In 2019 alone, volunteers published 54 blogs on our website, organised 89 events, and wrote nine publications, helping us to get 326 media mentions. The dozen foraus employees mainly work to make it possible for volunteers’ output to reach decision makers.
Our network of volunteers is organised in two main pillars: programmes and regional groups. The latter are spread across the country and mostly organise events on foreign policy, and our programme volunteers put most of their time into producing constructive policy recommendations in various fields of foreign policy.
Since our volunteers are spread across the country, we were already used to using online spaces and technological tools (e.g. Policy Kitchen) to avoid silos and to strengthen our sense of community. Even before the crisis we had a monthly virtual meeting to enable members to engage in supra-regional and interdisciplinary exchange.
But retreats and other physical get-togethers were also integral to creating space for exchange among our 120 volunteers in an official position. And the absence of physical meetings has impacted the network.
The freedom that our bottom-up structure gives our volunteers is a big motivating factor. They get to influence foraus’ strategic future; be part of a community and top-class network; get policy recommendations onto the desks of policymakers; and access exclusive events, coaching, reference letters and more.
But with the crisis unfolding this spring, several of these motivating factors to voluntarily work for foraus ceased to exist. Networking in particular has been hard.
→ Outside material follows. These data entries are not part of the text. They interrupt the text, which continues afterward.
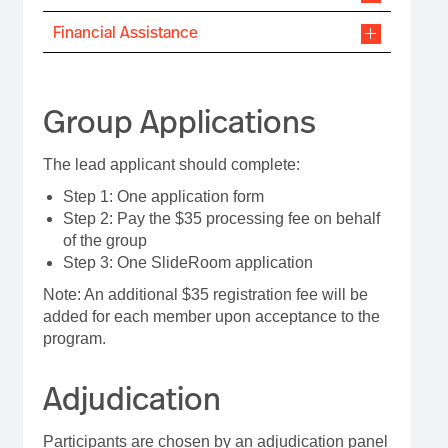
Financial Assistance
Group Applications
The lead applicant should complete:
Step 1: One application form
Step 2: Pay the $35 processing fee on behalf
of the group
Step 3: One SlideRoom application
Note: An additional $35 registration fee will be
added for each member upon acceptance to the
program.
Adjudication
Participants are chosen by an adjudication panel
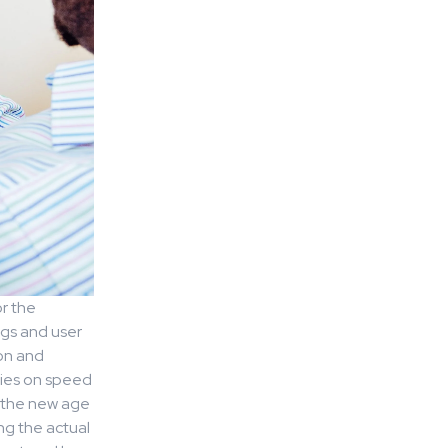
or the
ngs and user
ion and
elies on speed
d the new age
ng the actual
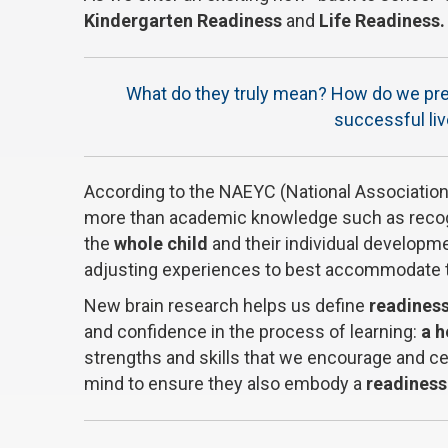
Kindergarten Readiness
and
Life Readiness.
What do they truly mean? How do we prepa
successful li
According to the NAEYC (National Association 
more than academic knowledge such as recogni
the
whole child
and their individual developme
adjusting experiences to best accommodate th
New brain research helps us define
readines
and confidence in the process of learning:
a h
strengths and skills that we encourage and cel
mind to ensure they also embody a
readiness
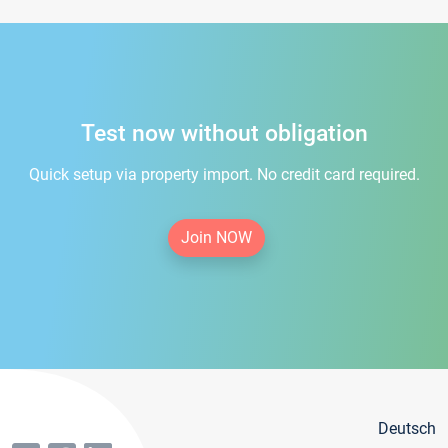
Test now without obligation
Quick setup via property import. No credit card required.
Join NOW
Deutsch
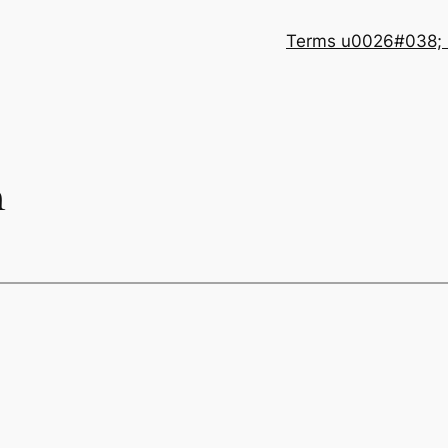
Terms u0026#038; 
n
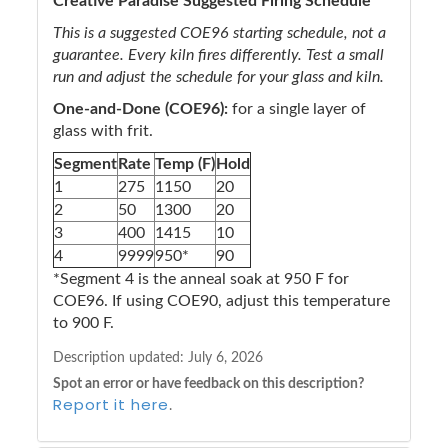
Creative Paradise Suggested Firing Schedule
This is a suggested COE96 starting schedule, not a
guarantee. Every kiln fires differently. Test a small
run and adjust the schedule for your glass and kiln.
One-and-Done (COE96):
for a single layer of
glass with frit.
Segment
Rate
Temp (F)
Hold
1
275
1150
20
2
50
1300
20
3
400
1415
10
4
9999
950*
90
*Segment 4 is the anneal soak at 950 F for
COE96. If using COE90, adjust this temperature
to 900 F.
Description updated:
July 6, 2026
Spot an error or have feedback on this description?
Report it here
.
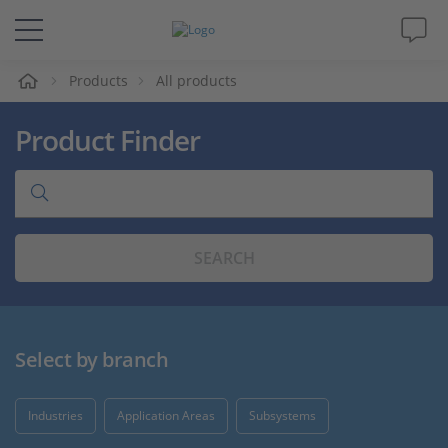
e
Products
All products
Solutions & Products
Product Finder
Support
Videos
SEARCH
Magazine
Company
Select by branch
Career
Industries
Application Areas
Subsystems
We found that for many, their volunteering commitment became less of a priority – especially during the first weeks, when people needed time to adapt.
Our regional groups felt this affect the most, predominately made up of committed students who want to network and actively influence Swiss foreign policy through events and discussions. They struggled with the move to online events.
We found that some were overwhelmed by uncertainties at university. Some were demotivated and tired of online classes and calls. Others felt they lacked the skills to master the new online events.
In response, we produced several knowledge-sharing products and organised a webinar on online-moderation with two external experts, which did motivate numerous volunteers to create virtual discussion platforms too, in the end.
Our programme volunteers found the transition less hard. Perhaps because they are often older than those leading the regional groups, at the end of their master’s programme, PhD students or young professionals.
Fewer felt overly stressed about the situation. We saw many volunteers using their spare time stuck at home to write blogs, plan and execute new publication projects. Indeed, with less social activities more time could be put into producing content.
Creating a sense of community between volunteers has been challenging throughout the lockdown. We had to cancel our biannual gathering where dozens join to connect and work together for a whole weekend.
However, we organised more calls than usual, giving space to exchange and share. No matter whether this was one-to-one or community calls, the focus was put on listening to the different experiences and needs in time of crisis.
We also created additional spaces of exchange on actively creating solutions for the crisis, with the participation in a hackathon or creating a COVID-19 group on Policy Kitchen.
Our lessons learned about how to do online events or live streams will now be integrated into our daily work. Everyone is looking forward to participating in physical events again but online events can be more inclusive and are sometimes the better format.
Most importantly, however, we learned how important it is to give space to share experiences – including in fast-paced think tanks.